* WHAT YOU SHOULD DO *
Indicate how many lines in the listing below contain the word "system". No other output is permitted.

* INPUT DATA *
=-=-=
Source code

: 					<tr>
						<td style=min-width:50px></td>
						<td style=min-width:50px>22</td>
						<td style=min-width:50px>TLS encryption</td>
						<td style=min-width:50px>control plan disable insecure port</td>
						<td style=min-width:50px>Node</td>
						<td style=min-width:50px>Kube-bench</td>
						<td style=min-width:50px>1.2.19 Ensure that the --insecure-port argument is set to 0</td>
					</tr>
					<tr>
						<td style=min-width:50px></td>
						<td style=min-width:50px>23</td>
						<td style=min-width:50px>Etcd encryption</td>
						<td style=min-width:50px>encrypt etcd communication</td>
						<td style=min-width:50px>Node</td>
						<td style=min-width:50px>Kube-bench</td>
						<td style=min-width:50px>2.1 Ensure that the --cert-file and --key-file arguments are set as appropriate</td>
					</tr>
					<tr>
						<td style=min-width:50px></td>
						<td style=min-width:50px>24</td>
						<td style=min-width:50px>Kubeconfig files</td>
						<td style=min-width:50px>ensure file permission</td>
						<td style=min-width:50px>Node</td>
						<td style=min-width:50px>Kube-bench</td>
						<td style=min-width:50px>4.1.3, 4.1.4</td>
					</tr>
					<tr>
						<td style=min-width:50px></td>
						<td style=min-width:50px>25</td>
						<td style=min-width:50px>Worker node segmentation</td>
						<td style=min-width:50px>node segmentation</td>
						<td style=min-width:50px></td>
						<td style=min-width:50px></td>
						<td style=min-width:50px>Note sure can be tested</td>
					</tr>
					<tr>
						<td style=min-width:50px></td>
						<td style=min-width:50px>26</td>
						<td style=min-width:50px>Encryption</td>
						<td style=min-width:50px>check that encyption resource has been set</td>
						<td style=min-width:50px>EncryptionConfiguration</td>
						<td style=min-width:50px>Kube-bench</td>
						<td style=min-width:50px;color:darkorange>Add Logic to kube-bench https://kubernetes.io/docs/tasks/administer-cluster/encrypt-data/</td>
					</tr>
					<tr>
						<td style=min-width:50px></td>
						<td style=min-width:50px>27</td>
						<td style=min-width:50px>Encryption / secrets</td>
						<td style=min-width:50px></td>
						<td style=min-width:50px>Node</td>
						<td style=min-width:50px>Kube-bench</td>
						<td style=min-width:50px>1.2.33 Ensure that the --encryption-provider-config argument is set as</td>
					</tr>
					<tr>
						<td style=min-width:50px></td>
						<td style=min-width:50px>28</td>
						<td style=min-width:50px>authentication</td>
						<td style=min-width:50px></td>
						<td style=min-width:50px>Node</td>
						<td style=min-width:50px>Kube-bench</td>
=-=-=
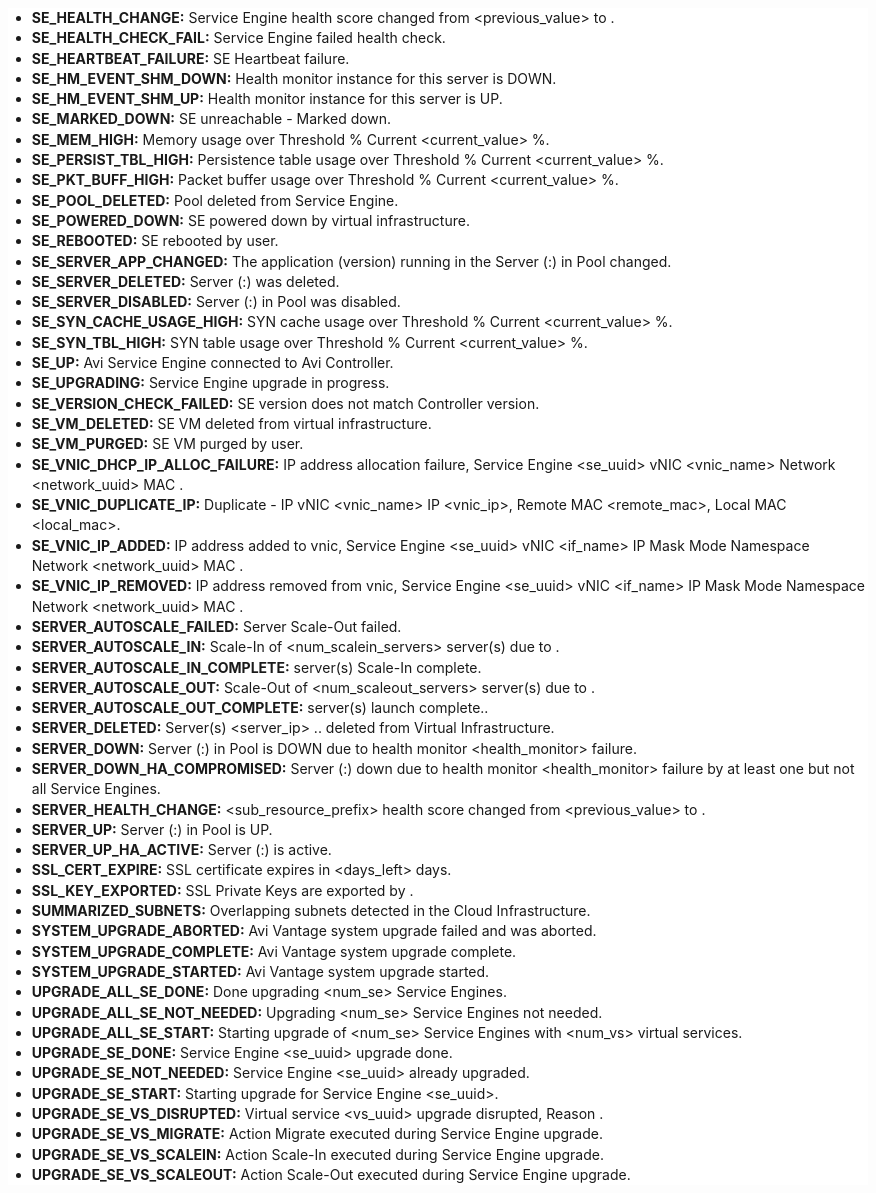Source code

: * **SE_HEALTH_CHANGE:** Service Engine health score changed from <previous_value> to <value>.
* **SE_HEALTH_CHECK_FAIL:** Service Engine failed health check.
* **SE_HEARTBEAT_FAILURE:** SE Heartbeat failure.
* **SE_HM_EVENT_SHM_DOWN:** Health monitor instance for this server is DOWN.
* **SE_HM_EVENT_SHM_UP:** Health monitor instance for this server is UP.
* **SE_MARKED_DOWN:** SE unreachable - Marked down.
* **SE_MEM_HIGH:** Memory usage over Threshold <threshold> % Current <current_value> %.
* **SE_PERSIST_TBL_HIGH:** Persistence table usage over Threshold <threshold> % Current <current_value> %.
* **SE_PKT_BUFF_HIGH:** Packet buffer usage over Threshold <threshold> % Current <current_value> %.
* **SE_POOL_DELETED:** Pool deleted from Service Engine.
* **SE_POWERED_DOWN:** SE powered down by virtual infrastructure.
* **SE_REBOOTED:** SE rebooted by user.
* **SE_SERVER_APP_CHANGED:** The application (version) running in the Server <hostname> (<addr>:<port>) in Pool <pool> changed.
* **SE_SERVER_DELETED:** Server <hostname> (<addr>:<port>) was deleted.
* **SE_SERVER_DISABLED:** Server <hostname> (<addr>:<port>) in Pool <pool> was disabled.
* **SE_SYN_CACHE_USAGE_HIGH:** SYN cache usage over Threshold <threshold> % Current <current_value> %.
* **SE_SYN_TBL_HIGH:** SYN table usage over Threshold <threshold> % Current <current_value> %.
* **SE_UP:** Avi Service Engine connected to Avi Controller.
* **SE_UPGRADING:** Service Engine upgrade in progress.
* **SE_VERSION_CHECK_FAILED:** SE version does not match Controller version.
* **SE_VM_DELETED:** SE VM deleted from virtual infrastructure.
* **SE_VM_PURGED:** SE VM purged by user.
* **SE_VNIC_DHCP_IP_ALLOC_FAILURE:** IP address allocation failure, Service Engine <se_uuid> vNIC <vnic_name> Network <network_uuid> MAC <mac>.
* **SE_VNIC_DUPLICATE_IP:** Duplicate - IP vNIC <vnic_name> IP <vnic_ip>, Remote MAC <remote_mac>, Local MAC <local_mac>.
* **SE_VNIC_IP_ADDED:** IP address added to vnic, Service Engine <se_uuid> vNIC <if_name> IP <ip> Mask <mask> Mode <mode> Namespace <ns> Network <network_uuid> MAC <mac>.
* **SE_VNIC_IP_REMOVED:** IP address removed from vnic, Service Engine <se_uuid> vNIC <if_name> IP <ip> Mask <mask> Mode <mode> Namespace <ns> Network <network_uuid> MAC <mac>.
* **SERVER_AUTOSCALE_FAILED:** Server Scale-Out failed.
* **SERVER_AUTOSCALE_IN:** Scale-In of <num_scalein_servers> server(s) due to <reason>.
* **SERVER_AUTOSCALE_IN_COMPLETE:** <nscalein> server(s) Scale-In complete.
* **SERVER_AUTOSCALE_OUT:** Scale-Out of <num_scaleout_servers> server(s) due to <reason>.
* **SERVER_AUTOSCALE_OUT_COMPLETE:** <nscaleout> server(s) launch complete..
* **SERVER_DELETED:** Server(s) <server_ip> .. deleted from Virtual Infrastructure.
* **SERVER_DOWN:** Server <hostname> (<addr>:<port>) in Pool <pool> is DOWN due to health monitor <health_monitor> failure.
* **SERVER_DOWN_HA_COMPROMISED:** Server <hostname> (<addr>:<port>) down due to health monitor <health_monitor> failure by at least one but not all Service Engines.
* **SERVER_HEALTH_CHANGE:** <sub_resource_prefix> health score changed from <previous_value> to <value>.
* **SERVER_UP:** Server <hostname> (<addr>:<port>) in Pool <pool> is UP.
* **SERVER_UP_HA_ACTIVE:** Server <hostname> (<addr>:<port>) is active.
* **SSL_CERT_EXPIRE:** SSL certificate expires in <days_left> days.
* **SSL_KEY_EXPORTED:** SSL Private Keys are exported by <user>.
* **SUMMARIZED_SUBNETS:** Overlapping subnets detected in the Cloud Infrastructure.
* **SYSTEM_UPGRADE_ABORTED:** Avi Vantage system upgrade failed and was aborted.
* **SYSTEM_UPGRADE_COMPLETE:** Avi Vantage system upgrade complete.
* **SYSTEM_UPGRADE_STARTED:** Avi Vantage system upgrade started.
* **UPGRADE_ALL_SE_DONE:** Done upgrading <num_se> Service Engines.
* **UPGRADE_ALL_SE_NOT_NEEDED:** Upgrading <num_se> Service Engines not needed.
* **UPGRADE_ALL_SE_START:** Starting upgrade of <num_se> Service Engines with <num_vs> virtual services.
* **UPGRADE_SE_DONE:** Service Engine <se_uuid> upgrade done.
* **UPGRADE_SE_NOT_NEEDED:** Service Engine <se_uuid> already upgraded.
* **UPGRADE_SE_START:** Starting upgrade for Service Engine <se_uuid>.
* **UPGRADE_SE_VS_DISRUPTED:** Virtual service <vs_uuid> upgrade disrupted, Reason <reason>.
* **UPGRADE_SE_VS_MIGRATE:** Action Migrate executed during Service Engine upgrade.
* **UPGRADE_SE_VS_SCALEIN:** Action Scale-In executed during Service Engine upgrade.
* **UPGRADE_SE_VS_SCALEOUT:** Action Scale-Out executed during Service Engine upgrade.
=-=-=
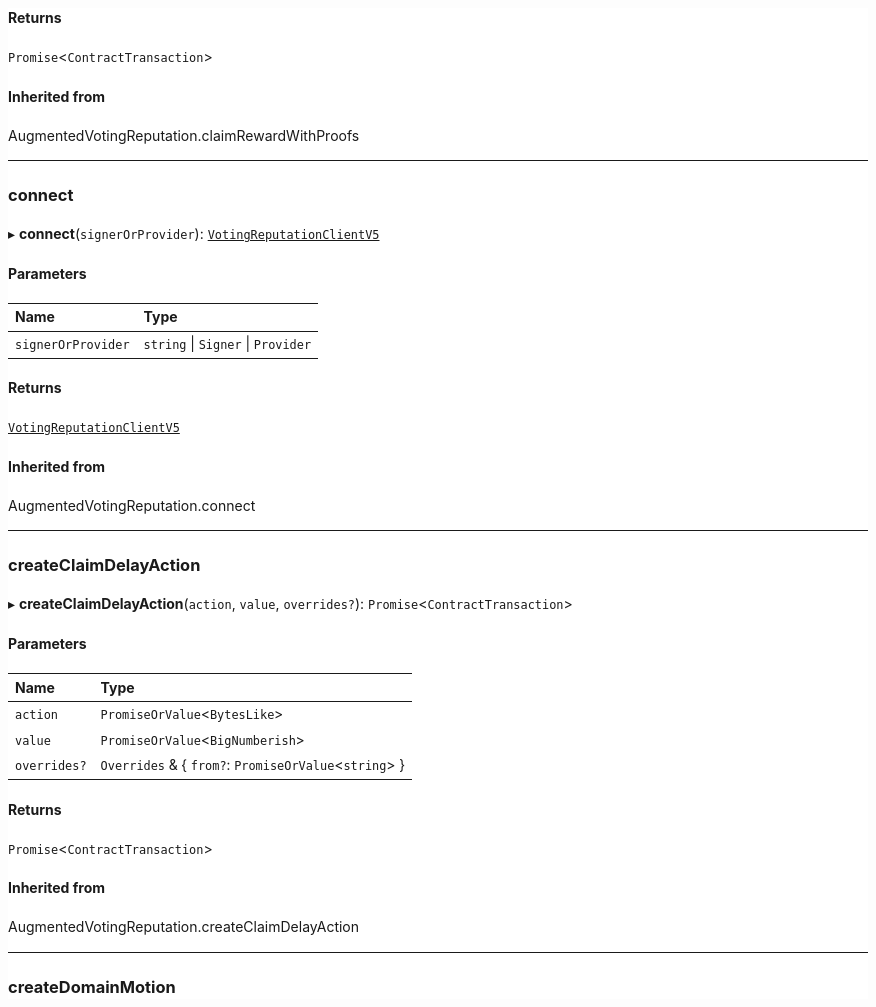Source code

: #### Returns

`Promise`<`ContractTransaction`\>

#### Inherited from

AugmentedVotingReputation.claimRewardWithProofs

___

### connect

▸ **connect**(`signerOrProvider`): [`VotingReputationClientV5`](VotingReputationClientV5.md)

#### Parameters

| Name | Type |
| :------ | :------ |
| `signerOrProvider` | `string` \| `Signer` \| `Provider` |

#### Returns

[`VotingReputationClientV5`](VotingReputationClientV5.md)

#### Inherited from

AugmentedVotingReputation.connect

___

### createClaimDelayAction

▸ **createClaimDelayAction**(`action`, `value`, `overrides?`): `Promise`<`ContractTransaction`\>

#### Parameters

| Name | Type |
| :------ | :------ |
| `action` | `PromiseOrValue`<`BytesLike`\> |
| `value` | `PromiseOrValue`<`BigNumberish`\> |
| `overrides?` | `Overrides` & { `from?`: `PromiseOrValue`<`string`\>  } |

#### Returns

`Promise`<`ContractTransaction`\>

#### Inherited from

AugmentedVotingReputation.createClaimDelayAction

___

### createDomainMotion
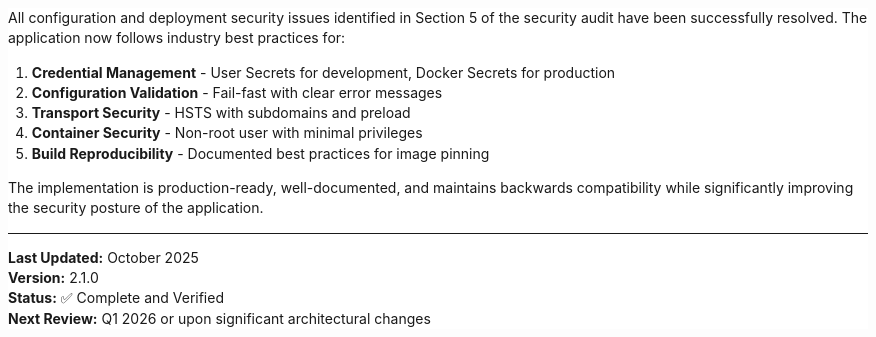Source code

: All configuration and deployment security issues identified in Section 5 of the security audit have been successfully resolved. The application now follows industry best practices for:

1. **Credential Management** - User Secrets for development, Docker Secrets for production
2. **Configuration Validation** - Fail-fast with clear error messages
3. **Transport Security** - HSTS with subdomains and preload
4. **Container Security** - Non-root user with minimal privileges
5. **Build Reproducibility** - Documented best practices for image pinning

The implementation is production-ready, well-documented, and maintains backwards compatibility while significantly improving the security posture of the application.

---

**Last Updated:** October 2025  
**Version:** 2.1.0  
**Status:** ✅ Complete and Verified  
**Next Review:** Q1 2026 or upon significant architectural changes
=-=-=
* PROBLEM SOLUTION *
3